Reputation: 1493
I have a 3 columns file of about 28Gb. I would like to read it with python and put its content in a list of 3D tuples. Here's the code I'm using :
f = open(filename)
col1 = [float(l.split()[0]) for l in f]
f.seek(0)
col2 = [float(l.split()[1]) for l in f]
f.seek(0)
col3 = [float(l.split()[2]) for l in f]
f.close()
rowFormat = [col1,col2,col3]
tupleFormat = zip(*rowFormat)
for ele in tupleFormat:
### do something with ele
There's no 'break' command in the for loop, meaning that I actually read the whole content of the file. When the script is being run, I notice from the 'htop' command that it takes 156G of virtual memory (VIRT column) and almost the same amount for the resident memory (RES column). Why is my script using 156G whereas the file size is only 28G ?
Upvotes: 2
Views: 2174
Reputation: 9796
Python objects have a lot of overheard, e.g., reference count to the object and other stuff. That means that a Python float is more than 8 bytes. On my 32bit Python version, it is
>>> import sys
>>> print(sys.getsizeof(float(0))
16
A list has its own overhead and then requires 4 bytes per element to store a reference to that object. So 100 floats in a list actually take up a size of
>>> a = map(float, range(100))
>>> sys.getsizeof(a) + sys.getsizeof(a[0])*len(a)
2036
Now, a numpy array is different. It has a little bit of overhead, but the raw data under the hood are stored like in C.
>>> import numpy as np
>>> b = np.array(a)
>>> sys.getsizeof(b)
848
>>> b.itemsize # number of bytes per element
8
So a Python float requires 20 bytes compared to 8 for numpy. And 64bit Python versions require even more.
So really, if you must load A LOT of data in memory, numpy is one way to go. Looking at the way you load the data, I assume it's in text format with 3 floats per row, split by an arbitrary number of spaces. In that case, you could simply will use numpy.genfromtxt()
data = np.genfromtxt(fname, autostrip=True)
You could also look for more options here, e.g., mmap, but I don't know much about it to say whether it'd be more appropriate for you.
Upvotes: 5
Reputation: 9412
Can you get by w/o storing every tuple? I.e. can "do something" happen as you read in the file? If so... try this:
#!/usr/bin/env python
import fileinput
for line in fileinput.FileInput('test.dat'):
ele = tuple((float(x) for x in line.strip().split()))
# Replace 'print' with your "do something".
# Note that ele is now a generator, not a tuple.

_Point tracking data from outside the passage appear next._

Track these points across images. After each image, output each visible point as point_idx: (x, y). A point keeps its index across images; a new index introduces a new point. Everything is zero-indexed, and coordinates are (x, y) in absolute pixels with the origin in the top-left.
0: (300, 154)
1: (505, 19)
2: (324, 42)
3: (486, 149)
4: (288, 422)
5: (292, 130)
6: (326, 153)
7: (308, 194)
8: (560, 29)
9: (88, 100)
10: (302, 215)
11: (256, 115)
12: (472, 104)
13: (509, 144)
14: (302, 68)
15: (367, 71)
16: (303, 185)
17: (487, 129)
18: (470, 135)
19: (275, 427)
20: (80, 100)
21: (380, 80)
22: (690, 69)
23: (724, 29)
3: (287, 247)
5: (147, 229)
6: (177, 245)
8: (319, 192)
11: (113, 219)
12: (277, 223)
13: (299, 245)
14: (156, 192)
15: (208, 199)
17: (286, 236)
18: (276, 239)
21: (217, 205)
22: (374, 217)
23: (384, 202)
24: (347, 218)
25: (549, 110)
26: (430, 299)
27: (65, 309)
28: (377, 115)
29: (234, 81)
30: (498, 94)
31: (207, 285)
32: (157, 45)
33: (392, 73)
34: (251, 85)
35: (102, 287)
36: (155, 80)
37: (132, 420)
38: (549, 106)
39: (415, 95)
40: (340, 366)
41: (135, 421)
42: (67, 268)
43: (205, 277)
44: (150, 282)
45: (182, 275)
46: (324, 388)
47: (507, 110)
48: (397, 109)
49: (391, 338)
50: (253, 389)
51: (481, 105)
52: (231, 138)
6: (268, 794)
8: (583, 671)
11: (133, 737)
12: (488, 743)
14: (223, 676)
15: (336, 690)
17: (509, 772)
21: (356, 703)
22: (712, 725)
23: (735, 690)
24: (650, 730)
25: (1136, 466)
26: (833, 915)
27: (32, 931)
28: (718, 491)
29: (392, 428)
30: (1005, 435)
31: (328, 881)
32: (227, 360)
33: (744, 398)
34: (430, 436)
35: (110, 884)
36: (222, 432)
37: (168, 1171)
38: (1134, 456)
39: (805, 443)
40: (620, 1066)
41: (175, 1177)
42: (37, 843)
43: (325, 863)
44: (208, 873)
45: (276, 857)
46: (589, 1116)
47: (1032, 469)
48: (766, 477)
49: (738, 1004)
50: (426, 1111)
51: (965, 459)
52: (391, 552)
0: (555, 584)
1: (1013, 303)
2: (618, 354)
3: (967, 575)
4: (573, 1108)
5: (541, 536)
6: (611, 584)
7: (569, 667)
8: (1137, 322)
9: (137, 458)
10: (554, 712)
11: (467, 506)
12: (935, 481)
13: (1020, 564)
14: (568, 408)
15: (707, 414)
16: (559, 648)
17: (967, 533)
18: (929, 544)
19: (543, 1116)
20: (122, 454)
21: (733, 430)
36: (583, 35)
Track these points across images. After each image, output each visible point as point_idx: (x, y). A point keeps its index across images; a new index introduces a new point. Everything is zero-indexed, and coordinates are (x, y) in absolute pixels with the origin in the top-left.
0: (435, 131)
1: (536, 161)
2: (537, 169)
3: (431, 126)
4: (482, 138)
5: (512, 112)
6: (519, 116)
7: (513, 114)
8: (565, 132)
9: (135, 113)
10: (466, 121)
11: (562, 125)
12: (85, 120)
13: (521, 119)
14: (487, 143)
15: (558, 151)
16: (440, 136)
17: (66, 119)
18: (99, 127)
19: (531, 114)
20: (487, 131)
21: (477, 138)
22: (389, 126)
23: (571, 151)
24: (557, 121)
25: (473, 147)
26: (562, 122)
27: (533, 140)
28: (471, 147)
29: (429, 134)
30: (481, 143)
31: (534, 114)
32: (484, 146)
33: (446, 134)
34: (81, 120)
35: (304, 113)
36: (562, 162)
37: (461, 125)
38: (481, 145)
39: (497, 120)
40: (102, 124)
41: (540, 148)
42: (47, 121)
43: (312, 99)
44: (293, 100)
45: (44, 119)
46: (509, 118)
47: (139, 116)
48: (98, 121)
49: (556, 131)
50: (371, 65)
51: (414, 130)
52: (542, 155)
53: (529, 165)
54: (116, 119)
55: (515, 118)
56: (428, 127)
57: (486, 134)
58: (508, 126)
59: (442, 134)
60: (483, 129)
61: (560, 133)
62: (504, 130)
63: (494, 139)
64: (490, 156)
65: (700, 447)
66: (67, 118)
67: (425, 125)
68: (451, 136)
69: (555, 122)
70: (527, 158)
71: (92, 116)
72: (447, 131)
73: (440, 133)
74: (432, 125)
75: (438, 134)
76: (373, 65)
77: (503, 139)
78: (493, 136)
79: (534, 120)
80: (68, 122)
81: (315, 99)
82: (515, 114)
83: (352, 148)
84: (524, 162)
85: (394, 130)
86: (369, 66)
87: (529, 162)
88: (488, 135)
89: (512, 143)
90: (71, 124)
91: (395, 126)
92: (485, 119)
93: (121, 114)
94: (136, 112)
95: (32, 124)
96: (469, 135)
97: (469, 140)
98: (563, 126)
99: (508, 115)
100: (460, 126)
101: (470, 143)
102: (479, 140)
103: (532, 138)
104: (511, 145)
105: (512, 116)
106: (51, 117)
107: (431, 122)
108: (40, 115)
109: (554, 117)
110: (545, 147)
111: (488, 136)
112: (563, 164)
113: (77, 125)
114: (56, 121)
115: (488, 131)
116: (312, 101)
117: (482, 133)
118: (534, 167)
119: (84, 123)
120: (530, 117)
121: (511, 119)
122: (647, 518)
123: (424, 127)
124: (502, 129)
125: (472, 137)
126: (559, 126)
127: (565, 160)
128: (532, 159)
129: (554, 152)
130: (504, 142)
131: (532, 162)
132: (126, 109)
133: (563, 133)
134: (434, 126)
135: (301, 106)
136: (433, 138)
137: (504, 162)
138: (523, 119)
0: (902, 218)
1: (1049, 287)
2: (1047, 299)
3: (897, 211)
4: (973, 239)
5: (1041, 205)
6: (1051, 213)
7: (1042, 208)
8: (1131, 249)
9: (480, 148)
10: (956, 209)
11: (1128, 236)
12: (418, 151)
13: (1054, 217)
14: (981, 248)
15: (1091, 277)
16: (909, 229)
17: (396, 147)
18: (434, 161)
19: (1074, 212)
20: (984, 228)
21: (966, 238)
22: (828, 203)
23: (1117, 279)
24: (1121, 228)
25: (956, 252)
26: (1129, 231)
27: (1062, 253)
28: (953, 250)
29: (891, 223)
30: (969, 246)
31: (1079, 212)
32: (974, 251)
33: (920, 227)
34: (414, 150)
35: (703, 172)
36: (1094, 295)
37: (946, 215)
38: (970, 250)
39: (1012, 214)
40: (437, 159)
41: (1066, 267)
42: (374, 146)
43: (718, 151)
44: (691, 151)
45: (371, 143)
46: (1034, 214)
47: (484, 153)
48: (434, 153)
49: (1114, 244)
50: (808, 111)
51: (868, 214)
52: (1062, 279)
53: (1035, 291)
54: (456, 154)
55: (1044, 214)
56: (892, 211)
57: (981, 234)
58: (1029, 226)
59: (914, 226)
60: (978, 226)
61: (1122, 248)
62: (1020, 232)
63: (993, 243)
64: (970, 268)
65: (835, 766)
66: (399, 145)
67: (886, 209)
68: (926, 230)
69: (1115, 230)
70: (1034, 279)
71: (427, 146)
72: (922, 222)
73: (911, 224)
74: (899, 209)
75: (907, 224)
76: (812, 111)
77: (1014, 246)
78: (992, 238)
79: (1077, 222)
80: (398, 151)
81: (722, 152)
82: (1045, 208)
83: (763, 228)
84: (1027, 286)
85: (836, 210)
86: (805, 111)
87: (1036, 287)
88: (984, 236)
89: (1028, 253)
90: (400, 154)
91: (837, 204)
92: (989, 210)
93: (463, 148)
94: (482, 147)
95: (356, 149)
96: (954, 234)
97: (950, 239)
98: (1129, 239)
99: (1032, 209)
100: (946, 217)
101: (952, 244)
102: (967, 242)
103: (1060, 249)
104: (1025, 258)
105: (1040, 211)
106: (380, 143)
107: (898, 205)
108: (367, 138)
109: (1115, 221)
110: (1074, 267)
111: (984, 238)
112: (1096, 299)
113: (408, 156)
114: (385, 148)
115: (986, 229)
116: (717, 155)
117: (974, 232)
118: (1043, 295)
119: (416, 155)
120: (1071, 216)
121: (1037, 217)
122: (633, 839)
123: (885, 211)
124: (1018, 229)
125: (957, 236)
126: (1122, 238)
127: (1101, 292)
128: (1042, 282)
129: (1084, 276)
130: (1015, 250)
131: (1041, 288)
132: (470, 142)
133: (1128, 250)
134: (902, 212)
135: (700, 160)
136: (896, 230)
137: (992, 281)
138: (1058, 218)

Wrap it in
# ele = tuple(ele) to get a tuple instead if you need it.
print ele
If not, maybe you can save some memory by choosing either the column format or the list of tuples format, but not BOTH, for example....
#!/usr/bin/env python
import fileinput
elements = []
for line in fileinput.FileInput('test.dat'):
elements.append(tuple((float(x) for x in line.strip().split())))
for ele in elements:
# do something
Upvotes: 0
Reputation: 4379
You need to read it line by line lazily using a generator. Try this:
col1 = []
col2 = []
col3 = []
rowFormat = [col1, col2, col3]
with open('test', 'r') as f:
for line in f:
parts = line.split()
col1.append(float(parts[0]))
col2.append(float(parts[1]))
col3.append(float(parts[2]))
# if possible do something here to start seeing results immediately
tupleFormat = zip(*rowFormat)
for ele in tupleFormat:
### do something with ele
You can add your logic in the for loop so you don't wait for the whole process to finish.
Upvotes: 0